あとは、持った時に重みを感じることも大切です。これらを基準に選んでくるのですが、選んでいる時のやりとりは、きまってこんな感じです。
「親方、そんなに選ばないでよ。」
「いいじゃん、良いものを仕入れに来てるんだから。」
「値段、高くなっちゃうけど・・・。」
「値段?ちょっとぐらい高くたって、かまわないよ。うちのお客さんは、俺が選んだ美味しいものを、食べに来てくれてんだし、高かったら、俺の小遣いがなくなるだけよ。」
「・・・。好きなの選びなよ。その代わり、貰うもんもらうからね。」
「はいよ。」
そんなことを、お話ししていたら、”岩がき”の注文が入りました。
先程の”岩がき”の殻を開けたところです。身が殻一杯に詰まっています。
一口では食べられないので、適当な大きさに包丁しなくてはなりません。
これは4つに包丁しましたが、もっと大きいものは5つに包丁します。さすがに、6つというのは、お目にかかったことはありません。

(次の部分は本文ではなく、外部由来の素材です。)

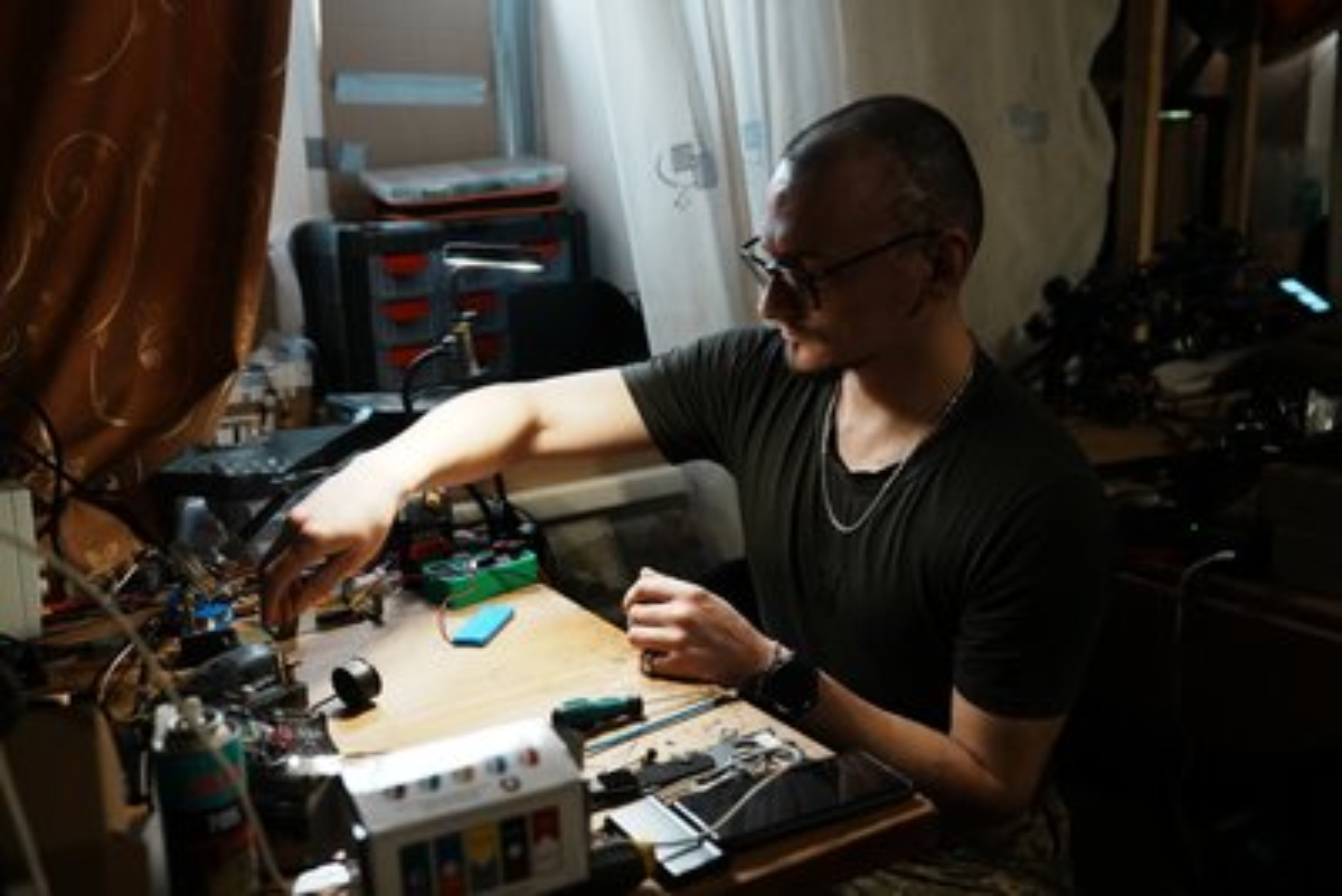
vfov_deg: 36.9
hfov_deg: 53.1
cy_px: 448
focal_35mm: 36
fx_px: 1342
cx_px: 671
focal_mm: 36
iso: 2500
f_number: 2.8
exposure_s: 1/125
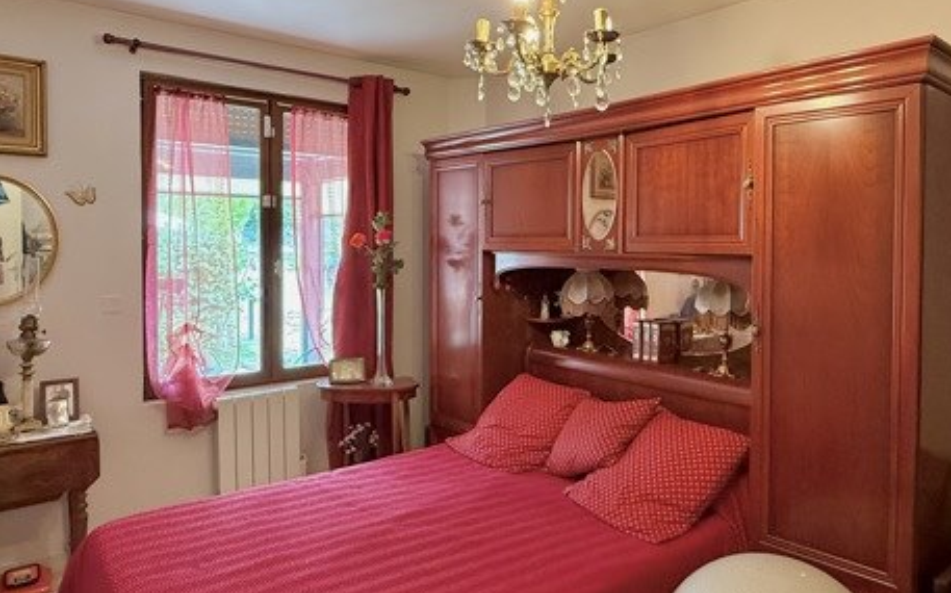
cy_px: 264
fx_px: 673
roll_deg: -0.6
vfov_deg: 47.4
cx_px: 562
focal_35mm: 26
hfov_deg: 69.9
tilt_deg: -2.5
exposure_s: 1/50
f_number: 2.2
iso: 400
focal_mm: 2.22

包丁した”岩がき”を、もう一度、氷の上に置いた殻に盛り、レモンをあしらい、ポン酢を添えてお出しします。
一口食べれば、濃厚な味と”岩がき”特有の風味が広がります。この味わいは、この大きさならではのものです。
ところで、”岩がき”は天然のものですが、産地も日本各地です。当然、産地によって、その味も変わります。
個人的に美味しいと思っているのが、東日本でしたら、茨城県・鹿島灘で、西日本でしたら、京都府・舞鶴です。
ただ、もう少しすると、同じ静岡県の熱海産の”岩がき”も入荷してきます。去年初めて、食べたのですが、上の二つに匹敵する味でした。その大きさは、かなりのもので、”わらじ”と呼ぶ人もいるほどです。
何はともあれ、これから旬を迎える、”岩がき”を是非ご堪能下さい。良いものというより、気にいったものが無ければ、仕入れて来ません。その時は、ご勘弁を。